-- The records --
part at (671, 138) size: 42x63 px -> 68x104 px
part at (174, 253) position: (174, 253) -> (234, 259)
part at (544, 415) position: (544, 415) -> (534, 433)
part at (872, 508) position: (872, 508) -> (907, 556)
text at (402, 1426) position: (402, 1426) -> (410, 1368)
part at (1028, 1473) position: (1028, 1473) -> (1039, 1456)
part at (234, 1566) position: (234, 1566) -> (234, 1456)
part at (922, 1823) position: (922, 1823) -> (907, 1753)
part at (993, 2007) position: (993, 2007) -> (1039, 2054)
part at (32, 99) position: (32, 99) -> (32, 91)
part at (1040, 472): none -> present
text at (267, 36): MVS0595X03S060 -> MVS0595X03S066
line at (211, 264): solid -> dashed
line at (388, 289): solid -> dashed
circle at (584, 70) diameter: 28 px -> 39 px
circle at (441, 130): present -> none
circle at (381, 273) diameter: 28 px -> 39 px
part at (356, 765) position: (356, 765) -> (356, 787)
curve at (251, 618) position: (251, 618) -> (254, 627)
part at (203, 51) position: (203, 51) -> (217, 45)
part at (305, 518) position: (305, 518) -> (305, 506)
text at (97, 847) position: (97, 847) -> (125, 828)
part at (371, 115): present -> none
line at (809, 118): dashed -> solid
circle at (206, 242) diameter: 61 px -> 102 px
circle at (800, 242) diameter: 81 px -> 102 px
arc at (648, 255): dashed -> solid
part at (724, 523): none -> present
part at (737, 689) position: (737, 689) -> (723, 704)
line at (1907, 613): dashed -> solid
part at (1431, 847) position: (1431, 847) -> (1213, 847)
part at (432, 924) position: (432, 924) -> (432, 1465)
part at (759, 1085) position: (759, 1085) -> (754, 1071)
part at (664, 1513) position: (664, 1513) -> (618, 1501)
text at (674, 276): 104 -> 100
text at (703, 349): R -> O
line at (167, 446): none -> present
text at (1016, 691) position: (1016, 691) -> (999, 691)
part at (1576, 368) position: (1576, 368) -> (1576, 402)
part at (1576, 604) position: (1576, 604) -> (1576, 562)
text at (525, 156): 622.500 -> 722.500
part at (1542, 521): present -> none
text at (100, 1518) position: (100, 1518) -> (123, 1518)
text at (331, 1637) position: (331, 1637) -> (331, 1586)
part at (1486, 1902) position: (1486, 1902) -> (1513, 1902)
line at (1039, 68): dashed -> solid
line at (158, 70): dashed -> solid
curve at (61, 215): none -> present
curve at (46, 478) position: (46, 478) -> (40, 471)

-- Prompt --
Copy the listing again, swapping each "part" for "component" and changing nothing else.

-- Final answer --
component at (671, 138) size: 42x63 px -> 68x104 px
component at (174, 253) position: (174, 253) -> (234, 259)
component at (544, 415) position: (544, 415) -> (534, 433)
component at (872, 508) position: (872, 508) -> (907, 556)
text at (402, 1426) position: (402, 1426) -> (410, 1368)
component at (1028, 1473) position: (1028, 1473) -> (1039, 1456)
component at (234, 1566) position: (234, 1566) -> (234, 1456)
component at (922, 1823) position: (922, 1823) -> (907, 1753)
component at (993, 2007) position: (993, 2007) -> (1039, 2054)
component at (32, 99) position: (32, 99) -> (32, 91)
component at (1040, 472): none -> present
text at (267, 36): MVS0595X03S060 -> MVS0595X03S066
line at (211, 264): solid -> dashed
line at (388, 289): solid -> dashed
circle at (584, 70) diameter: 28 px -> 39 px
circle at (441, 130): present -> none
circle at (381, 273) diameter: 28 px -> 39 px
component at (356, 765) position: (356, 765) -> (356, 787)
curve at (251, 618) position: (251, 618) -> (254, 627)
component at (203, 51) position: (203, 51) -> (217, 45)
component at (305, 518) position: (305, 518) -> (305, 506)
text at (97, 847) position: (97, 847) -> (125, 828)
component at (371, 115): present -> none
line at (809, 118): dashed -> solid
circle at (206, 242) diameter: 61 px -> 102 px
circle at (800, 242) diameter: 81 px -> 102 px
arc at (648, 255): dashed -> solid
component at (724, 523): none -> present
component at (737, 689) position: (737, 689) -> (723, 704)
line at (1907, 613): dashed -> solid
component at (1431, 847) position: (1431, 847) -> (1213, 847)
component at (432, 924) position: (432, 924) -> (432, 1465)
component at (759, 1085) position: (759, 1085) -> (754, 1071)
component at (664, 1513) position: (664, 1513) -> (618, 1501)
text at (674, 276): 104 -> 100
text at (703, 349): R -> O
line at (167, 446): none -> present
text at (1016, 691) position: (1016, 691) -> (999, 691)
component at (1576, 368) position: (1576, 368) -> (1576, 402)
component at (1576, 604) position: (1576, 604) -> (1576, 562)
text at (525, 156): 622.500 -> 722.500
component at (1542, 521): present -> none
text at (100, 1518) position: (100, 1518) -> (123, 1518)
text at (331, 1637) position: (331, 1637) -> (331, 1586)
component at (1486, 1902) position: (1486, 1902) -> (1513, 1902)
line at (1039, 68): dashed -> solid
line at (158, 70): dashed -> solid
curve at (61, 215): none -> present
curve at (46, 478) position: (46, 478) -> (40, 471)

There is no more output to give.